Petrol and diesel cars are on their way out – but what else can we bring in?
In an effort to help clean up air quality in the UK, the government has banned the sales of all new petrol and diesel cars after 2040. The idea is that by 2050, almost every vehicle using UK roads will be zero emission – basically electric or hydrogen propelled like the Toyota Mirai.
We know from a recent poll carried out on Which? Conversation that there are a range of reasons why you’re not rushing out to buy an electric car:
Whether you agree with the petrol/diesel ban or not, it made us think what else might be in the proverbial pipeline. 23 years is, after all, quite a way off.
Perhaps you think the future is proper autonomous cars. Or perhaps vehicle subscriptions replacing ownership, flying machines, tunnels that transport cars (yep, tunnels move you, you don’t drive in the tunnel).
Or do you foresee much less futuristic measures such as more congestion charge and car free zones?
Rise of the machines
When I went to the 2015 Frankfurt car show, the theme was connectivity. There was a lot of future star gazing and claims that cars in Europe will be largely autonomous by 2050.
I’m not sure how I feel about autonomous cars. Mostly because I enjoy driving, and partly because I’m hesitant at the moment to relinquish full control to a car.
But I can see the benefits of autonomy. Cars that require no input to move themselves. That might sound obvious but it opens realms of possibilities – being able to call your car to your location regardless of where you are. Or even a car that drops you off at home and then finds a car parking space that’s a while away.

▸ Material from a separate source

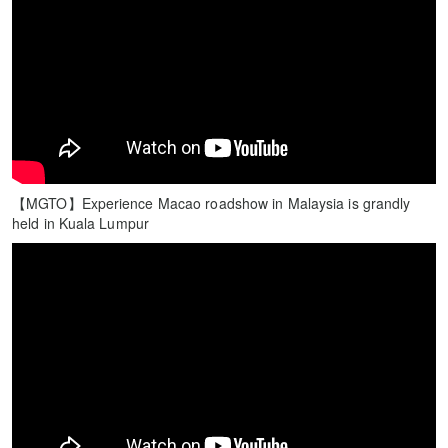
【MGTO】Experience Macao roadshow in Malaysia is grandly
held in Kuala Lumpur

Or if your car is low on electricity (or even hydrogen, depending on what you think the fuel of the future might be), you can make it toddle off to your nearest charging point when you’re not using it and it returns when it’s full. Sorted. Right?
Uber-duper?
Alternatively, you could swap ownership of a car to a subscription. In my mind, it would work by signing up to a car brand. Then you simply programme in your journeys, and a car from that brand will take you where you want to go, or call it on the spot, Uber style, and wait for a car to turn up.
The pros: no maintenance costs, no need to have a driveway or parking.
The cons: potential waiting times, maybe fines for leaving a car dirty. Accidentally leaving something in the boot suddenly becomes a lot more problematic and it would be a bit of a pain to transfer, say, a child seat from car to car.
Going up?
Of course, there’s the prospect of moving up in the world – perhaps building on tech like this Flyboard.
Perhaps a safer option would be autonomous drones large enough to transport people. But if people like myself are hesitant to trust a self-driving car, a self-flying drone will require quite the leap of confidence.
Going down?
But anything flying will naturally be affected by bad weather – so how do you eliminate that?
Elon Musk’s latest idea is to dig. The ‘Boring company’ envisions large tunnels being dug under cities, cars being lowered to it on lifts and then transported at high speeds on sleds.
Claimed benefits: alleviates congestion, potentially super quick journey times, tunnels are weatherproof, no practical limit to how far we go down/how many layers of tunnels are created.
The problem: Boring company states tunnels are so expensive that the cost of creating them has to come down by a factor of ten to make them viable.
Boring says this will also help with Elon’s Hyperloop initiative, where people use high-speed pods to be whisked quickly from one point to another.
What do you think?
Do any of these ideas appeal? Do any seem vaguely feasible? Or do you think our future is simply a nationwide sprawling quagmire of congestion charge zones and battling over local EV points?